After visiting multiple spine doctors and getting a discogram and imaging studies, it became obvious that some type of corrective spine surgery was necessary to help him regain a normal quality of life. Scouring Internet sites, reaching into online communities and talking to patients by telephone helped him learn about newer treatment procedures. It also painted a confusing landscape of spinal treatment options, each with a wide range of likely outcomes. At the same time, horror stories abounded for new, unapproved procedures as well as for “gold standard” options like fusion.
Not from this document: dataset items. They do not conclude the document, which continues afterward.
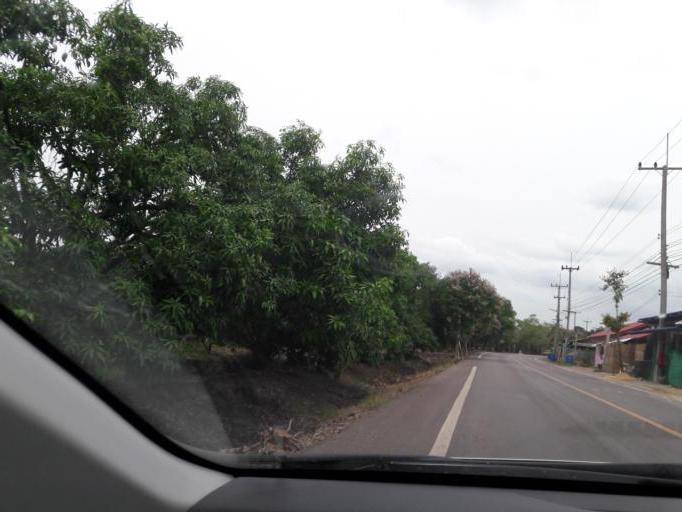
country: TH
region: Samut Sakhon
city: Ban Phaeo
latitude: 13.6196
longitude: 100.0223
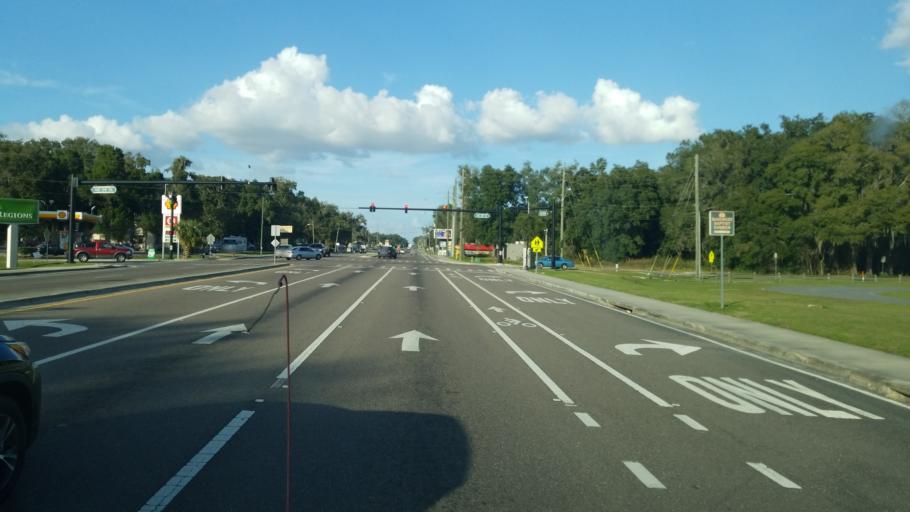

Though fusion was recommended by one doctor, the “notion of motion” seemed like a better choice for a cyclist and hiker like Richard. While his chronic pain devolved into a disability, he wondered, “Is there anything better than a century-old procedure” to address the pain while maintaining spinal motion?

Richard opted for Charite artificial disc replacement and had surgery in June of 2004 in Boston. While recovering, he launched the ADRSupport Web site and discussion board, which grew quickly and globally. It continues to draw patients from all over the world. See his “Ten Lessons” and short video here.

Richard identified many persistent problems facing hundreds of thousands of spine patients and decided to do something about it. In 2006, he started the application for tax-exemption from the IRS, and in 2007 the Arthroplasty Patient Foundation received the official 501(c)(3) classification. The foundation originally focused on the complex and chronic needs of spine patients. But the mission has evolved and expanded to focus on the actual root causes of chronic inflammatory diseases that lead to joint degeneration.